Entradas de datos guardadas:
•••
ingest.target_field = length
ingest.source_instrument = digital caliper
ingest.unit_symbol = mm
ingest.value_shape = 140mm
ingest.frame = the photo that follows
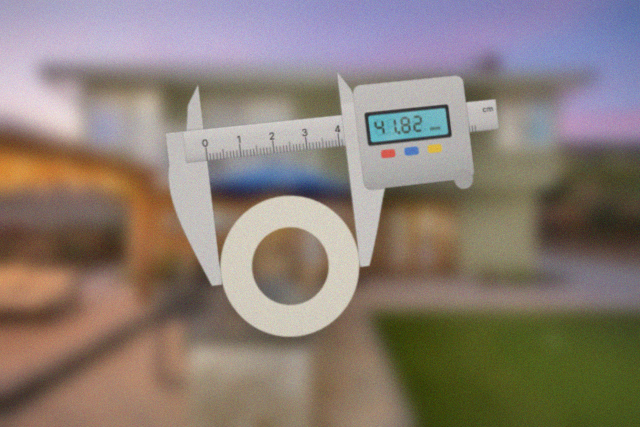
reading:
•••
### EN QUÉ CONSISTE
Reproduce tal cual todas las filas de arriba, de la primera a la última, pero deja fuera la imagen.

### TU RESPUESTA
ingest.target_field = length
ingest.source_instrument = digital caliper
ingest.unit_symbol = mm
ingest.value_shape = 140mm
ingest.frame = the photo that follows
reading:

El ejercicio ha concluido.